== TEXT FOR ANALYSIS ==
Segment Open

IT has been a few years since Levitt and Dubner first published Freakonomics: A Rogue Economist Explores the Hidden Side of Everything. Courtesy of their number-crunching, readers learned, among other things, who is likely to cheat at work (anyone given enough of an incentive) and why prostitutes earn more than architects (supply and demand).
There are no end of mysteries in the modern age. Take home improvements. The past 20 years have seen a boom in luxury kitchens. At the same time, the consumption of convenience foods has gone through the roof and obesity has mushroomed. Conclusion: kitchens are not being used for cooking. What are they being used for you ask, sitting there in pristine splendour among your glazed units and wooden worktops? Storage. Householders need more cupboard space, or rather back-of-the-cupboard space, to stash all the expensive and ultimately useless gadgets they buy.
Which is why this week's hot consumer news - never mind the Budget - is so depressing. According to Mintel, the retail analyst, the latest must-have is a state-of-the-art coffee maker. Sales of machines that can make cappuccinos and macchiatos have doubled to 1.2 million in the past five years. By 2010 there will be two million, or enough to satisfy Robbie Williams should he ever pop back to Britain for his espresso fix.

Segment Closed

== WHAT YOU HAVE TO DO ==
In the piece above on kitchens and coffee makers, why does the writer conclude that kitchens are not being used for cooking? Answer in one to three sentences.

== DATASET CONTENT ==
Segment Open

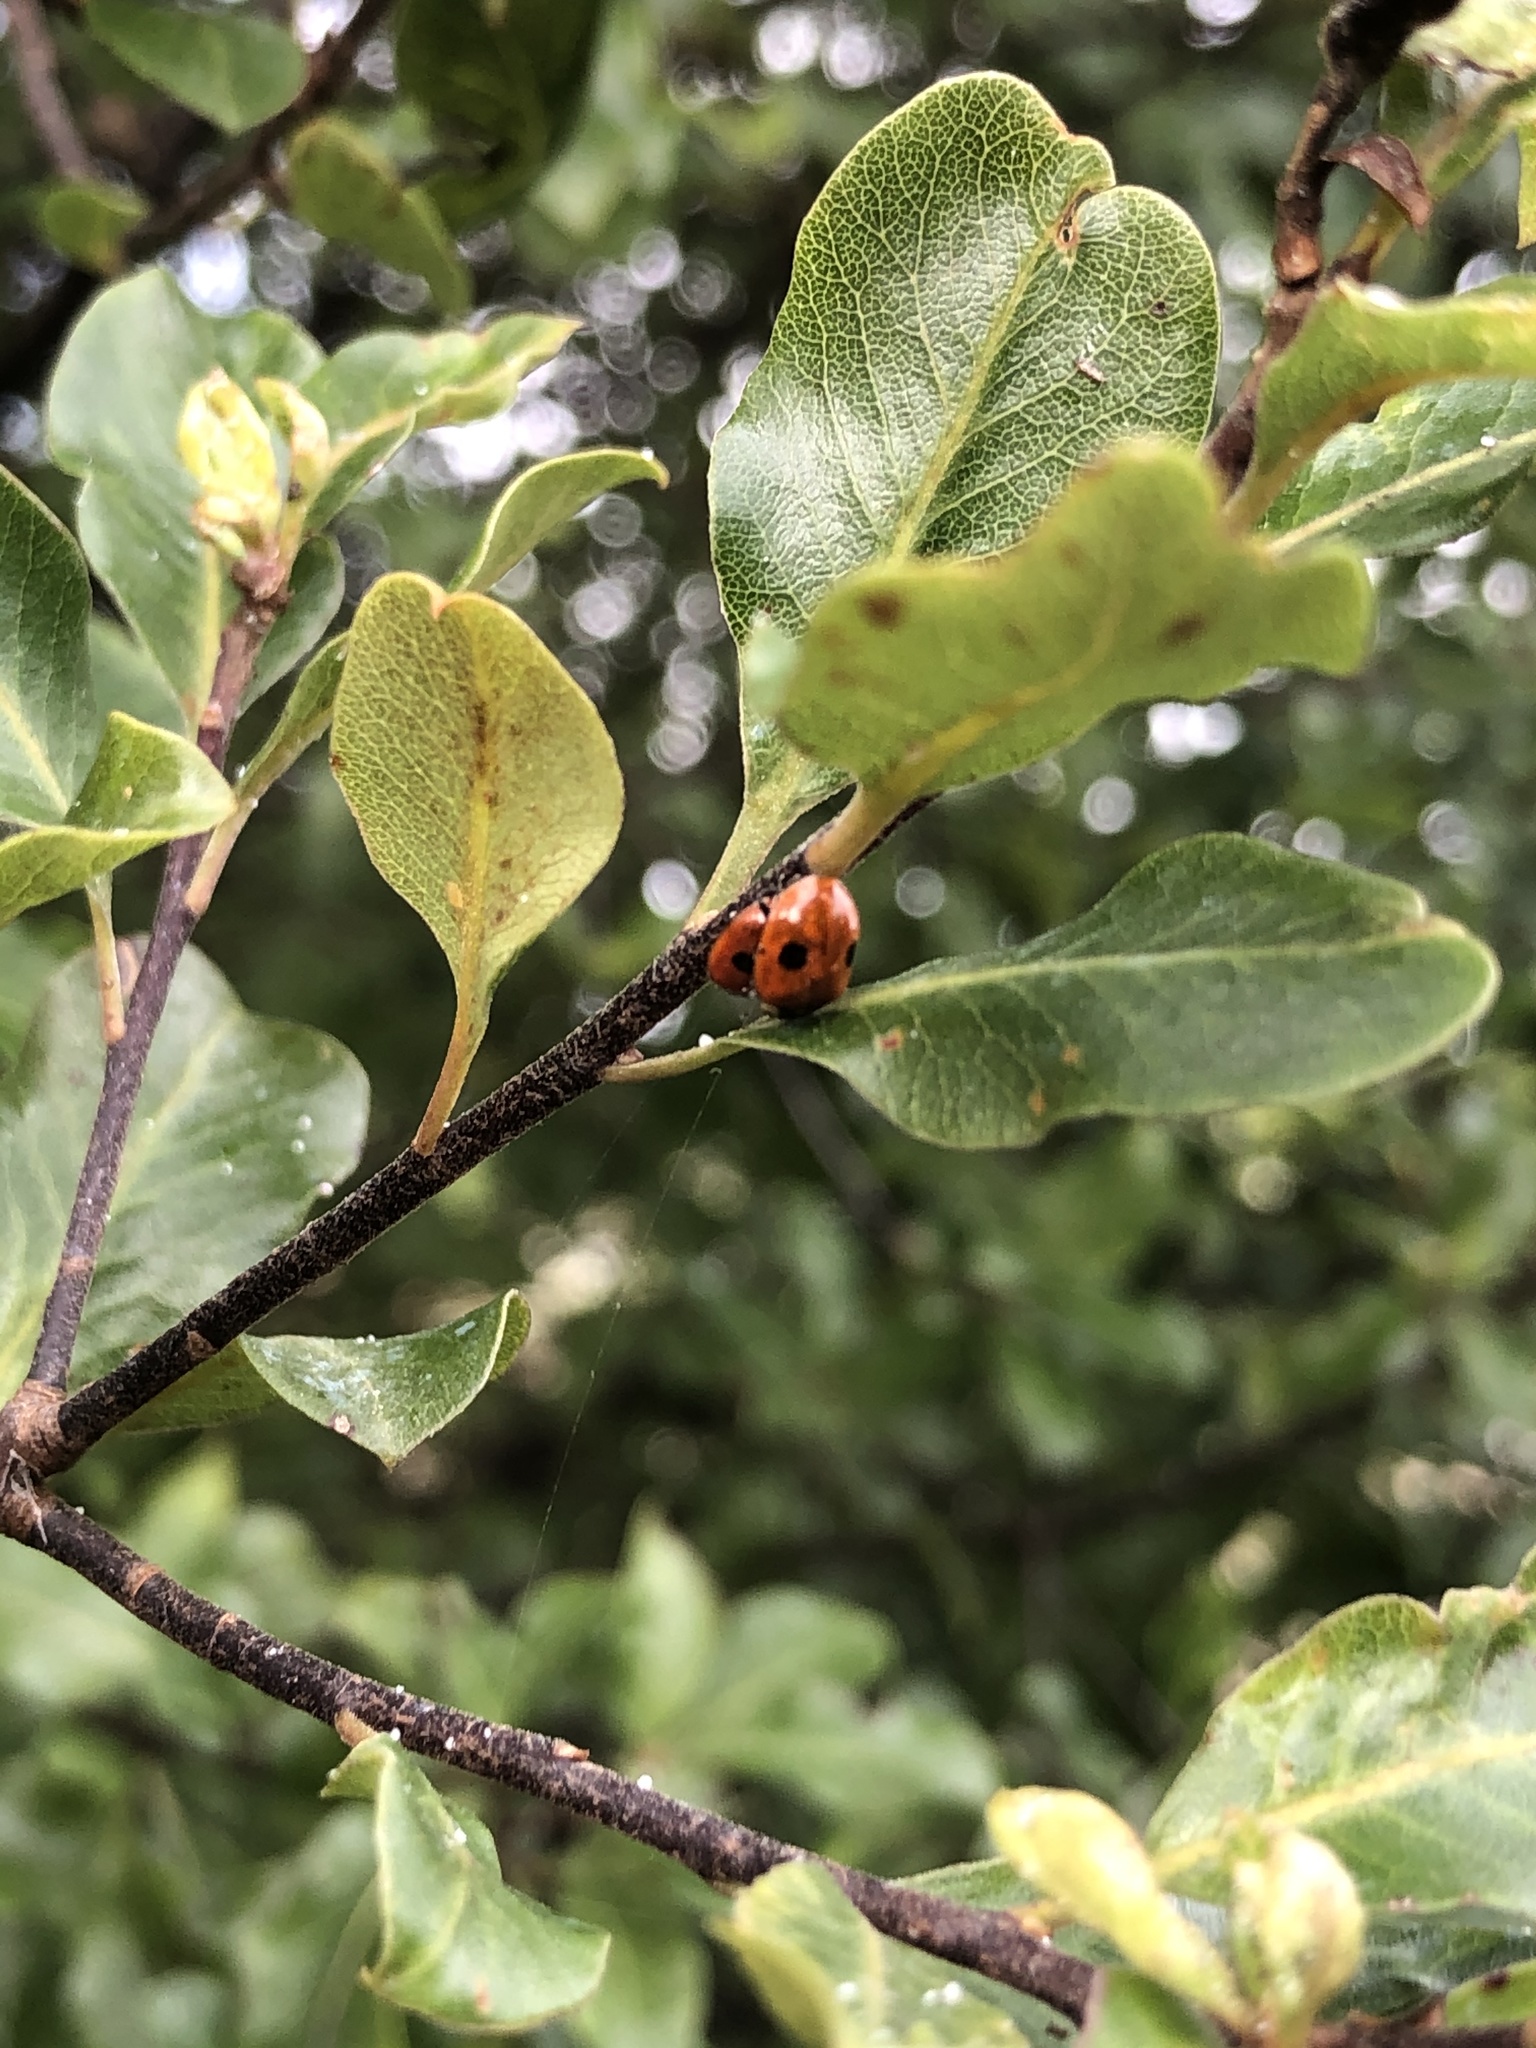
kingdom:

Segment Closed

== SOLUTION TO THIS TASK ==
Over the past 20 years, luxury kitchens have boomed while consumption of convenience foods has gone through the roof and obesity has mushroomed. The writer concludes that kitchens serve mainly as storage, where householders stash the expensive and ultimately useless gadgets they buy.